Solltet ihr mich noch immer für wahnsinnig halten, so werdet ihr eure Anschauung sicher ändern, wenn ich euch schildere, welch kluge Vorsichtsmaßregeln ich ergriff, um den Leichnam zu verbergen. Die Nacht schwand hin, und ich arbeitete eilig, aber in großer Stille.
Aus dem Fußboden des Zimmers hob ich drei Dielen heraus und bereitete darunter dem Toten sein Grab. Dann legte ich die Bretter wieder an Ort und Stelle. So geschickt, so sorgfältig tat ich dies, daß kein menschliches Auge – nicht einmal das seine – irgend etwas Auffallendes hätte bemerken können. Da gab es nichts wegzuwaschen – keinen Fleck irgendwelcher Art – nicht das kleinste Bluttröpfchen. Dafür war ich viel zu bedachtsam vorgegangen.

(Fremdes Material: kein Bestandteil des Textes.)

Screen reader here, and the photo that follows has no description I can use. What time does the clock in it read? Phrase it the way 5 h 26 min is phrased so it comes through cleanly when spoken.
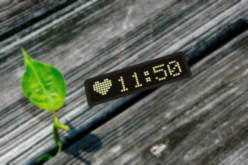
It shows 11 h 50 min
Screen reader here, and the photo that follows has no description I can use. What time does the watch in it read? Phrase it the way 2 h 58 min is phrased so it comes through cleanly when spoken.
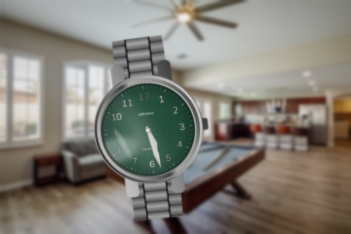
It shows 5 h 28 min
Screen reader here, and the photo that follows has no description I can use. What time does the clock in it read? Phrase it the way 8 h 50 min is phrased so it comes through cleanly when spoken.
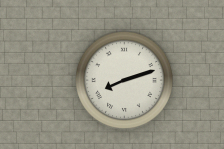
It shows 8 h 12 min
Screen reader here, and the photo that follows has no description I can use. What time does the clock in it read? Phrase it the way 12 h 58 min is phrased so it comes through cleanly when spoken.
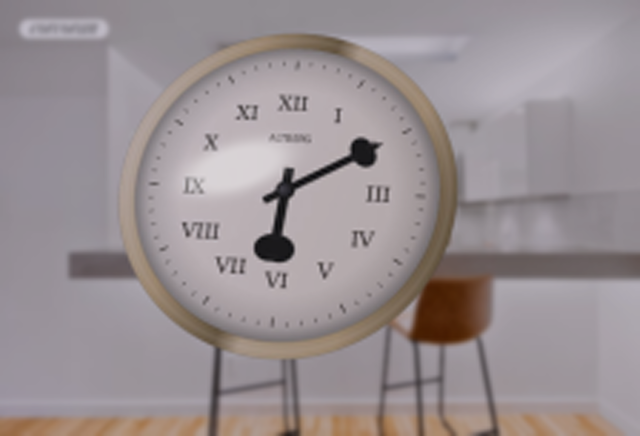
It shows 6 h 10 min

Als ich mit dieser Arbeit fertig war, war es vier Uhr – noch immer schwarz wie Mitternacht. Als die Turmuhr die Stunde anschlug, pochte es am Haustor. Ich ging leichten Herzens hinunter, um zu öffnen – denn was hatte ich jetzt zu fürchten? Es traten drei Männer herein, die sich sehr liebenswürdig als Polizeibeamte vorstellten. Ein Nachbar hatte in der Nacht einen Schrei vernommen; man hatte Verdacht gefaßt, hatte dem Polizeiamt Mitteilung gemacht, und sie, die drei Beamten, waren abgesandt worden, um nach der Ursache zu forschen.
Ich lächelte – denn was hatte ich zu fürchten? Ich hieß die Herren willkommen. Den Schrei, sagte ich, hätte ich selbst ausgestoßen, in einem Traum. Der alte Mann sei abwesend, sei aufs Land gereist, bemerkte ich. Ich führte die Besucher durchs ganze Haus. Ich bat sie, sich umzusehen – gut umzusehen. Ich führte sie schließlich in sein Zimmer. Ich zeigte ihnen seine Wertsachen vollzählig und unberührt. Begeistert über meine Gewissensruhe brachte ich Stühle herbei und ersuchte die Herren, sich hier von ihrer Ermüdung zu erholen, während ich, im Bewußtsein meines vollständigen Sieges, voll ausgelassener Kühnheit meinen eigenen Stuhl genau dorthin stellte, wo unter den Dielen der Leichnam des Opfers ruhte.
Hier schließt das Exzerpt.